The third stage of medicine is molecular medicine. We are seeing the merger of physics and medicine, reducing medicine to atoms, molecules, and genes. This historic transformation began in the 1940s, when Austrian physicist Erwin Schrödinger, one of the founders of the quantum theory, wrote an influential book called What Is Life? He rejected the notion that there was some mysterious spirit, or life force, that animated living things. Instead, he speculated that all life was based on a code of some sort, and that this was encoded on a molecule. By finding that molecule, he conjectured, one could unravel the secret of life. Physicist Francis Crick, inspired by Schrödinger’s book, teamed up with geneticist James Watson to prove that DNA was this fabled molecule. In 1953, in one of the most important discoveries of all time, Watson and Crick unlocked the structure of DNA, a double helix. When unraveled, a single strand of DNA stretches about six feet long. On it is contained a sequence of 3 billion nucleic acids, called A,T,C,G (adenine, thymine, cytosine, and guanine), that carry the code. By reading the precise sequence of these nucleic acids placed along the DNA molecule, one could read the book of life.
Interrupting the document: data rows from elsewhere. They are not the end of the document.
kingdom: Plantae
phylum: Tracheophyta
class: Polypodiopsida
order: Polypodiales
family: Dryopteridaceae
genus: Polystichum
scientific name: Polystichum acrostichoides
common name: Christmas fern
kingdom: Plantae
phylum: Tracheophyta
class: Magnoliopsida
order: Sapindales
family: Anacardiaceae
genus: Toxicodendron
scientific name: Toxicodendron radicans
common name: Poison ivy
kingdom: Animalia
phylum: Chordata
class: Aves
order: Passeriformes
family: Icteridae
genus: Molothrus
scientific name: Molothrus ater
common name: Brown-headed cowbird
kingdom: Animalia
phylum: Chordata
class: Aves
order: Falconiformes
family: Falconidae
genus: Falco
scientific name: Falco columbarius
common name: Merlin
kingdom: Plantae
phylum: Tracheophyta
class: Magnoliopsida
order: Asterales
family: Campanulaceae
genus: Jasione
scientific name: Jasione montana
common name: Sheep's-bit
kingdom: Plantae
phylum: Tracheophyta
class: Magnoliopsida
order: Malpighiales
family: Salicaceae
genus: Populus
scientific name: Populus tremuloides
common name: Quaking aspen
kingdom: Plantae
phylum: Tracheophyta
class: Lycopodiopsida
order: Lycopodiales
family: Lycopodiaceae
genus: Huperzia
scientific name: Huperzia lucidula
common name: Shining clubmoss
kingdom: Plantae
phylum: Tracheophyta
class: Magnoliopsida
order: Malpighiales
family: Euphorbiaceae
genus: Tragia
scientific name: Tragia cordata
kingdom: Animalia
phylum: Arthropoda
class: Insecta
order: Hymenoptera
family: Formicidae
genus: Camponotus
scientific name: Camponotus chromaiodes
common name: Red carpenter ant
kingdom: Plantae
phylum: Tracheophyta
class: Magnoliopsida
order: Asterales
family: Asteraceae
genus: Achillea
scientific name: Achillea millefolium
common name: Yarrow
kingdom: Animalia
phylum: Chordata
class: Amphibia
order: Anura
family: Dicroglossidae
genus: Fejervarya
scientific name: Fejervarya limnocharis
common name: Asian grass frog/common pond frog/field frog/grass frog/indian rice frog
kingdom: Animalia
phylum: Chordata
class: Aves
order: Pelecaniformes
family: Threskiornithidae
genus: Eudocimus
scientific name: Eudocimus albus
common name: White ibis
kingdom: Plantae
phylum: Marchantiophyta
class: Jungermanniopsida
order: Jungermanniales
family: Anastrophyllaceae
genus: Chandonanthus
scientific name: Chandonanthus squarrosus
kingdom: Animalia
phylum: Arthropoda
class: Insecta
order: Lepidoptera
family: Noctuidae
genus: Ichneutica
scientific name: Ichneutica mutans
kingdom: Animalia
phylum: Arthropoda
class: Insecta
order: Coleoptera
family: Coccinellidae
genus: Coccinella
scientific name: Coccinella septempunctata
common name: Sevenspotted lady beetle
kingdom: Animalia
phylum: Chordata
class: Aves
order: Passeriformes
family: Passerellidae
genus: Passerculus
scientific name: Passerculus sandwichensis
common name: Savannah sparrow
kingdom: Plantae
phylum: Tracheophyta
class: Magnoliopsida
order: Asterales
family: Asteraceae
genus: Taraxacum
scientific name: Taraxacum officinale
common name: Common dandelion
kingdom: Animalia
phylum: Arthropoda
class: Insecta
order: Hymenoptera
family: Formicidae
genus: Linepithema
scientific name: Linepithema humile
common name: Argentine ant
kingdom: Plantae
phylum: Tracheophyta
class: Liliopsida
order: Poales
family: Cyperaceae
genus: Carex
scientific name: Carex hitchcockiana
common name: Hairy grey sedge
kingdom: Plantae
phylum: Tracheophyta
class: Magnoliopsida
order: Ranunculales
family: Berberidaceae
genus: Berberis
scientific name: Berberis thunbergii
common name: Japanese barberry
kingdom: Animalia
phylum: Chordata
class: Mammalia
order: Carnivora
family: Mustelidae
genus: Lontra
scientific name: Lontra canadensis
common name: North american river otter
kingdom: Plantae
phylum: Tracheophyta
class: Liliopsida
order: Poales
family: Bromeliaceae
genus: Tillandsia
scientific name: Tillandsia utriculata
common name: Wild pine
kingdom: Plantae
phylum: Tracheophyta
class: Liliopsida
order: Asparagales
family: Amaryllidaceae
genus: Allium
The rapid advances in molecular genetics finally led to the creation of the Human Genome Project, truly a milestone in the history of medicine. A massive, crash program to sequence all the genes of the human body, it cost about $3 billion and involved the work of hundreds of scientists collaborating around the world. When it was finally completed in 2003, it heralded a new era in science. Eventually, everyone will have his or her personalized genome available on a CD-ROM. It will list all your approximately 25,000 genes; it will be your “owner’s manual.”
Nobel laureate David Baltimore summed it up when he said, “Biology is today an information science.”